LOS ROMANTICOS PIANOS SE ARAÑAN
por la noche y salen a la total
oscuridad sin fundamento
como en un doble arco iris negro.
Total oscuridad de los incendios.
En busca del amor que perdieron
no pueden dormir ya las olas.
No lo encontraran en la memoria
que hurgan a tientas, más ciegas
que nunca. Los románticos pianos
se aroman y destilan en la seda mecánica
del mar.

 

 

HOMBRES DEL MAR, VED CON EL QUINQUÉ DE VUESTRO BARCO
este sonámbulo de su lengua. Marineros, majestades
¿qué barco está amarrado y cuál está navegando?
Toda la tristeza del mar está en su lejanía,
en su cuaderno de expulsiones.

 

 

SARGO QUE BUSCABAS ENTRE PECES
tu nombre jamás recto.

 

 

CAJA DE DIAPASONES

Cuando las psicopatías, ese no doler
el daño que hemos hecho es dos diapasones
tan distintos vibrando que nos gustan
y disgustan como la soledad a la vez.
No emociona, ni hipnotiza.
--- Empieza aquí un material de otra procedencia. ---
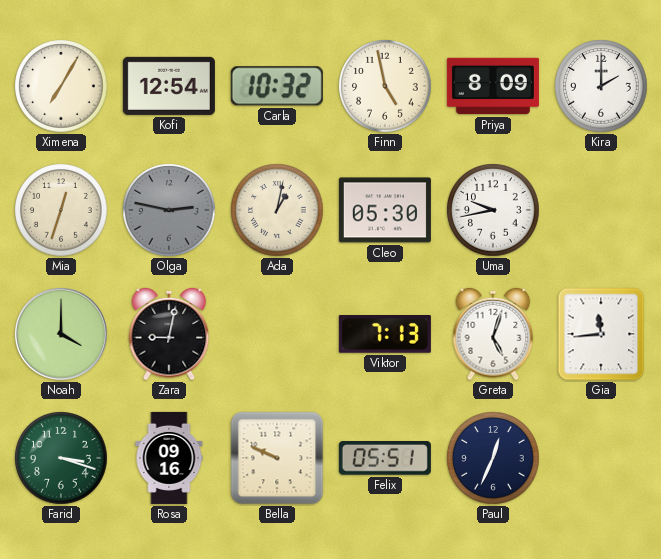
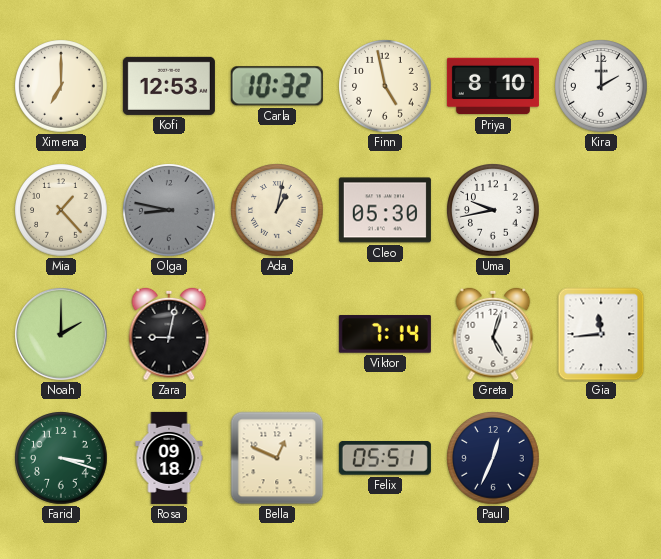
Ximena: 7:05 -> 7:00
Kofi: 12:54 -> 12:53
Priya: 8:09 -> 8:10
Mia: 12:33 -> 1:23
Olga: 2:47 -> 8:47
Noah: 4:00 -> 2:00
Viktor: 7:13 -> 7:14
Rosa: 09:16 -> 09:18
Bella: 9:49 -> 12:49
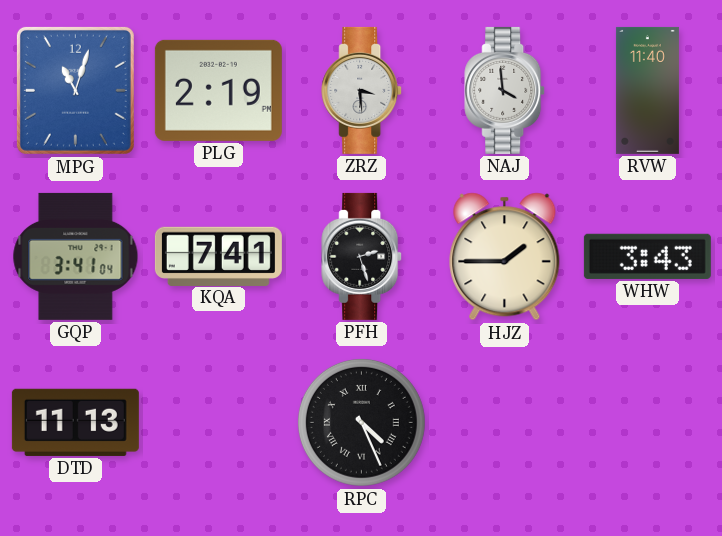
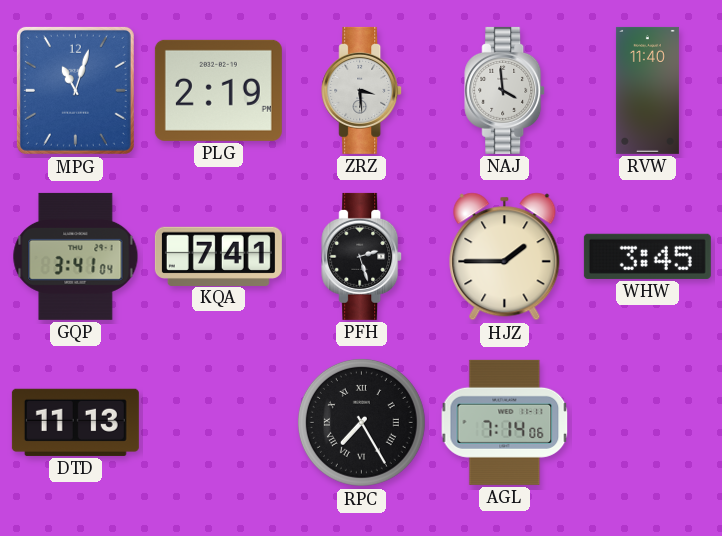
WHW: 3:43 -> 3:45
RPC: 4:26 -> 7:25
AGL: none -> 7:14
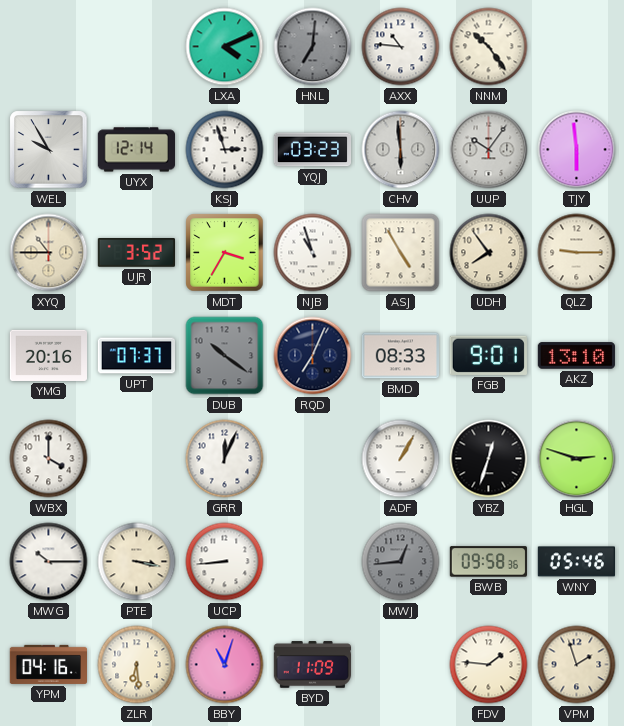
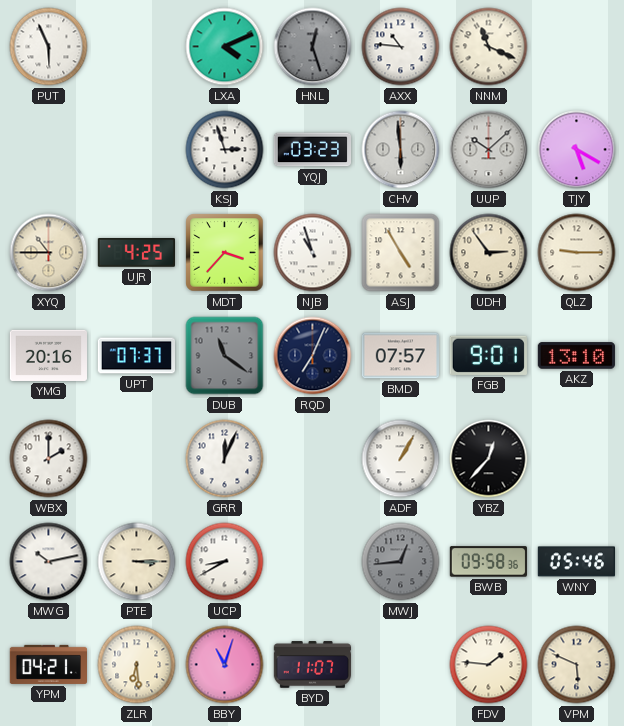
PUT: none -> 5:56
HNL: 7:01 -> 12:27
NNM: 10:24 -> 11:19
WEL: 9:55 -> none
UYX: 12:14 -> none
UUP: 10:06 -> 10:08
TJY: 5:59 -> 5:20
UJR: 3:52 -> 4:25
MDT: 3:35 -> 3:37
UDH: 7:54 -> 2:54
DUB: 10:21 -> 11:21
BMD: 08:33 -> 07:57
WBX: 4:00 -> 2:00
YBZ: 12:33 -> 12:37
HGL: 2:48 -> none
MWG: 10:15 -> 10:13
PTE: 3:17 -> 3:15
UCP: 8:44 -> 8:40
YPM: 04:16 -> 04:21
BYD: 11:09 -> 11:07
VPM: 1:57 -> 5:49
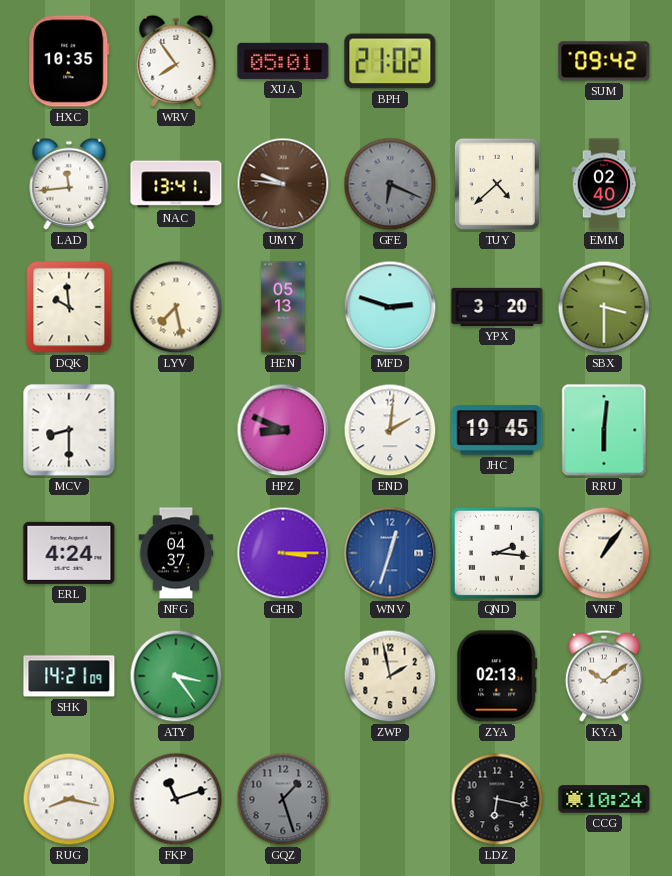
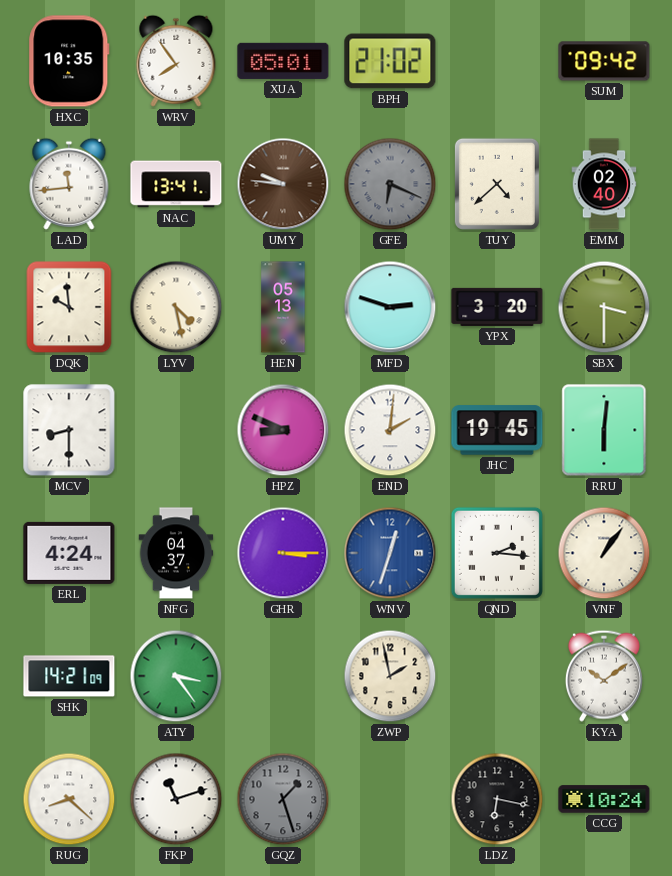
LYV: 7:28 -> 4:28
ZYA: 02:13 -> none
RUG: 8:17 -> 8:22
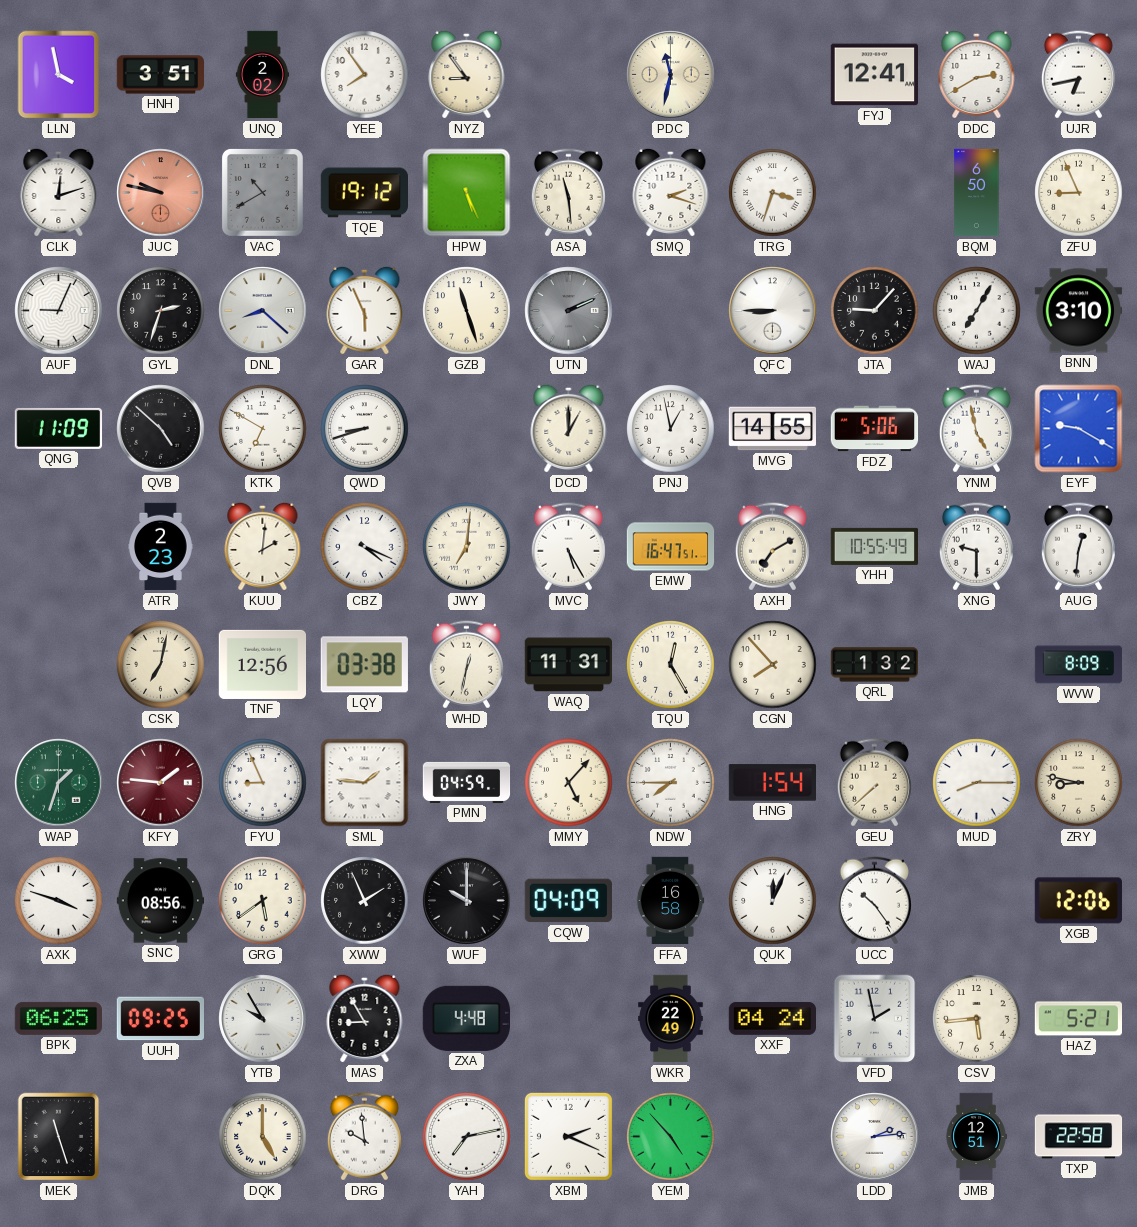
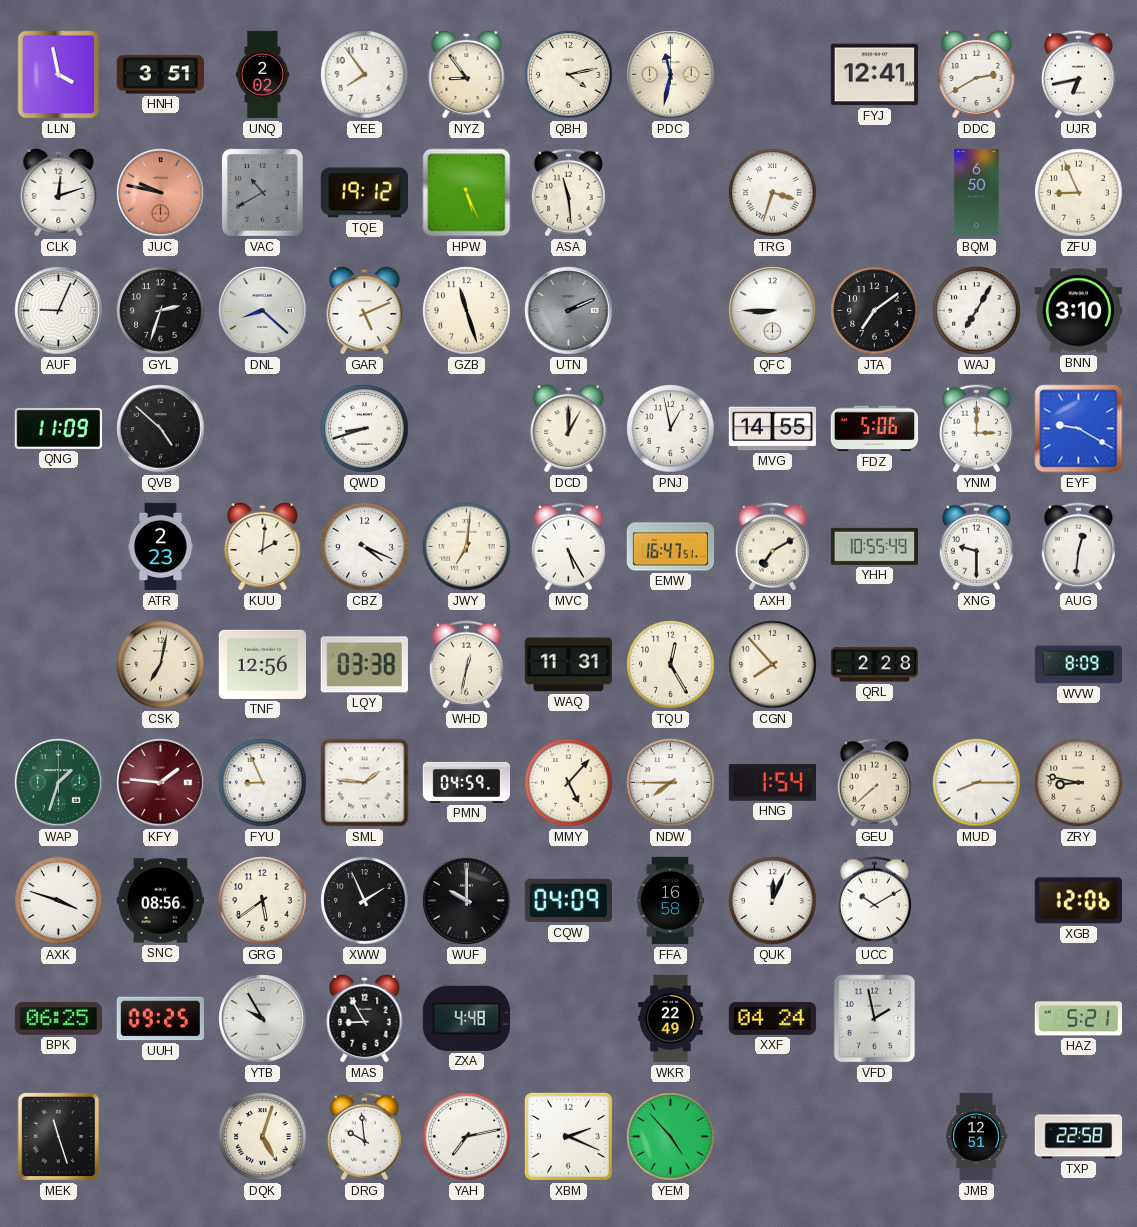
QBH: none -> 4:13
SMQ: 2:18 -> none
GAR: 5:56 -> 5:11
JTA: 9:07 -> 7:09
KTK: 6:50 -> none
YNM: 4:58 -> 3:00
QRL: 1:32 -> 2:28
UCC: 10:24 -> 10:10
CSV: 5:44 -> none
DQK: 5:00 -> 5:03
LDD: 2:14 -> none
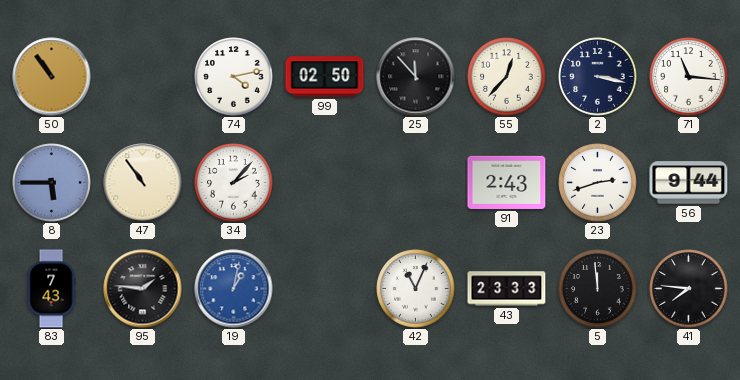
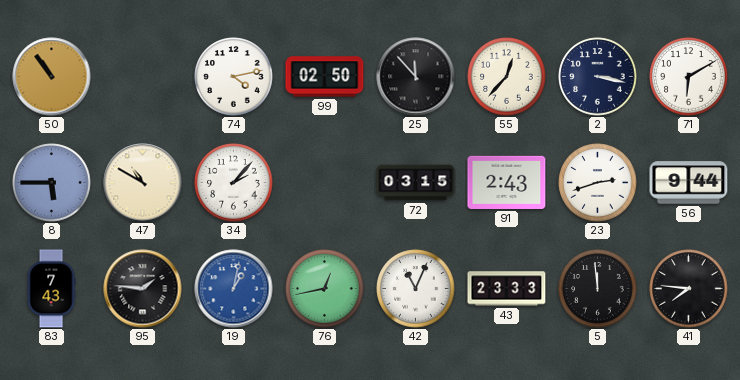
71: 11:16 -> 6:10
47: 10:54 -> 10:50
72: none -> 03:15
76: none -> 12:43
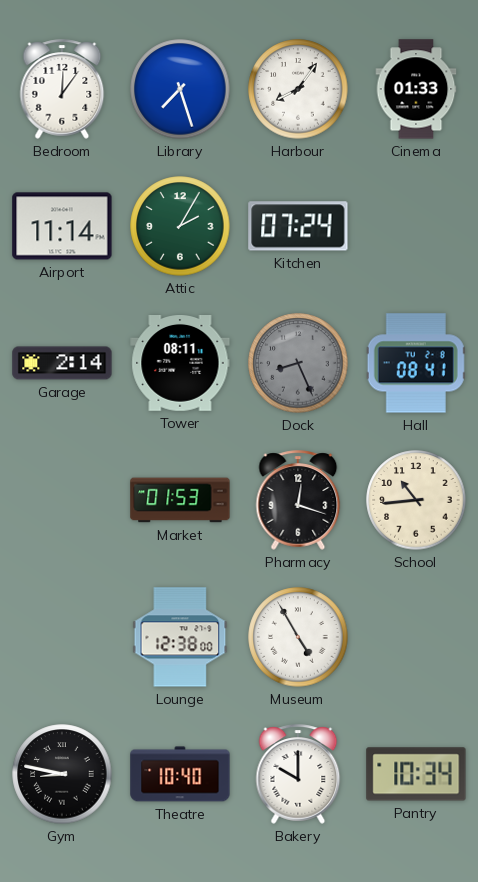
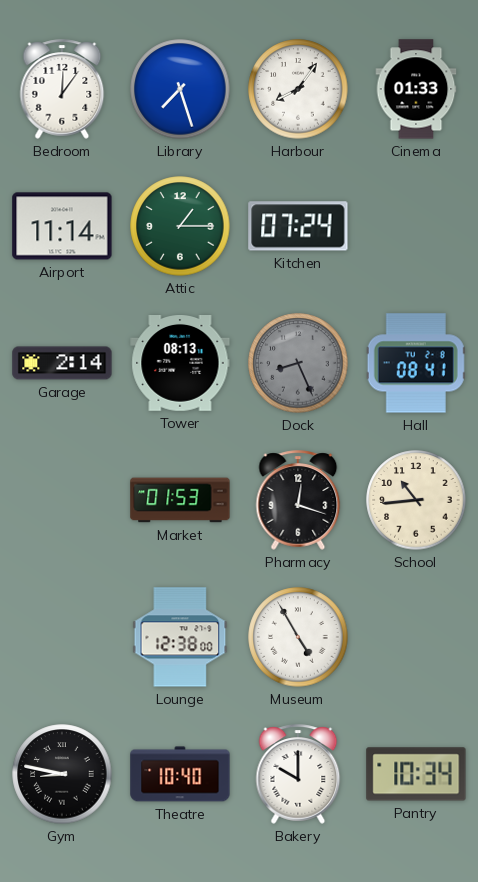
Attic: 2:05 -> 1:15
Tower: 08:11 -> 08:13
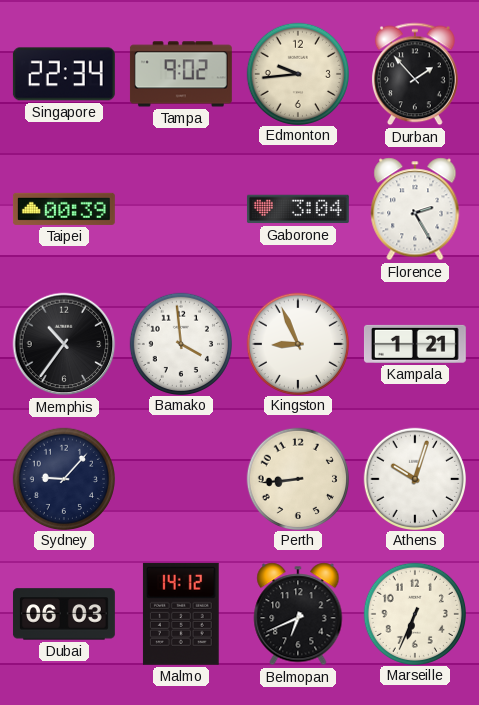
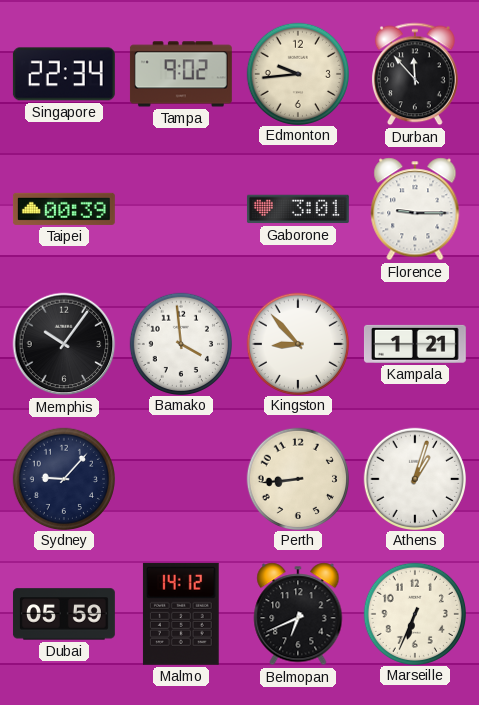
Durban: 1:53 -> 11:53
Gaborone: 3:04 -> 3:01
Florence: 2:25 -> 9:15
Memphis: 10:36 -> 10:06
Kingston: 8:56 -> 8:53
Athens: 10:03 -> 1:03
Dubai: 06:03 -> 05:59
Sí suspende,
algo es algo.
Y entonces la sordera es lo que oímos,
un vibrar, un silencio hasta el mar compacto.
Entonces la sordera es audición.
Oh tus oídos viciosos no tienen culpa.
Has amado la habitación y lo mismo
que negaste ha sonado en su vacío.

 

 

LAS ROPAS DEL MAR AZULES
sobre la espejeante superficie un día de sol
y los trajes de luces que yo recuerdo
aquí en medio, machos de los toreros,
sangre en la tremenda zapatilla
de la gente raquítica de una época,
¿qué derecho tengo a poner juntos?
Un barco no es un toro.
Jamás me dispuse a contemplarlos.
Si un día tengo que torcer
mi capa más para abatir
la ola más reacia contra el mundo,
tierra o mar, diré
que mi futuro he contemplado.
No importará arpén, estoque o pluma,
mis manos serán humildes
y no temblarán cuando el ángel
tiemble sin brillo, sin color.

 

 

EL HUMO DEL MAR, MI RESUMEN
-otros lo llaman las brumas-
tengo ante mí.
Ya sé que poco es para ofreceros
y menos a vosotros, aún allí en la bocana.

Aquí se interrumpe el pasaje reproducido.